Un retour à ses terres natales
S'il ne perd rien de son engagement politique lors de cette deuxième carrière, Jimmy Carter choisit en revanche de mener une vie plus modeste que la plupart des ex-présidents. Il retourne vivre à Plains et se refuse à tirer profit de son passage à la Maison Blanche pour obtenir des postes dans de grosses entreprises ou être rémunéré pour ses interventions en public, relève Courrier international. Contraint de vendre sa ferme, il vit de sa confortable retraite de chef d'Etat et de droits d'auteurs, publiant une trentaine d'ouvrages au fil des ans.
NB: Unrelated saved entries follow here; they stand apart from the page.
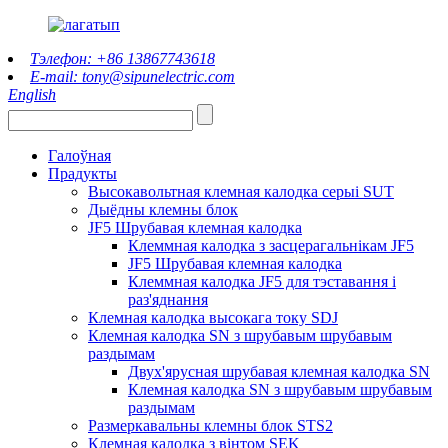
Тэлефон: +86 13867743618
E-mail: tony@sipunelectric.com
English
Галоўная
Прадукты
Высокавольтная клемная калодка серыі SUT
Дыёдны клемны блок
JF5 Шрубавая клемная калодка
Клеммная калодка з засцерагальнікам JF5
JF5 Шрубавая клемная калодка
Клеммная калодка JF5 для тэставання і
раз'яднання
Клемная калодка высокага току SDJ
Клемная калодка SN з шрубавым шрубавым
раздымам
Двух'ярусная шрубавая клемная калодка SN
Клемная калодка SN з шрубавым шрубавым
раздымам
Размеркавальны клемны блок STS2
Клемная калодка з вінтом SEK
L'une de ses plus récentes batailles était contre le cancer. En 2015, Jimmy Carter s'était vu diagnostiquer un mélanome, qui avait atteint son foie et son cerveau. Il avait finalement été déclaré en rémission après quatre mois de radiothérapie, rapporte NBC News. "Mon IRM la plus récente ne révèle aucun signe des tumeurs d'origine, ni de nouvelles lésions", s'était alors félicité le démocrate de 91 ans, qui avait poursuivi ses actions caritatives pendant son traitement.
La santé de l'ancien président s'était toutefois dégradée à la fin de sa vie. En 2019, il avait été hospitalisé à plusieurs reprises et avait dû subir une intervention pour "relâcher la pression sur son cerveau, causée par un saignement survenu après [de] récentes chutes", rappelle Le Monde. L'un de ces incidents lui avait également valu une fracture du bassin.
Jimmy Carter n'était plus apparu en public depuis les obsèques de son épouse Rosalynn, en novembre 2023. La même année, en février, sa fondation avait annoncé qu'il voulait désormais "recevoir des soins palliatifs" à son domicile, "plutôt qu'une intervention médicale supplémentaire". Il souhaitait ainsi "passer le temps qu'il lui [restait] chez lui, avec sa famille".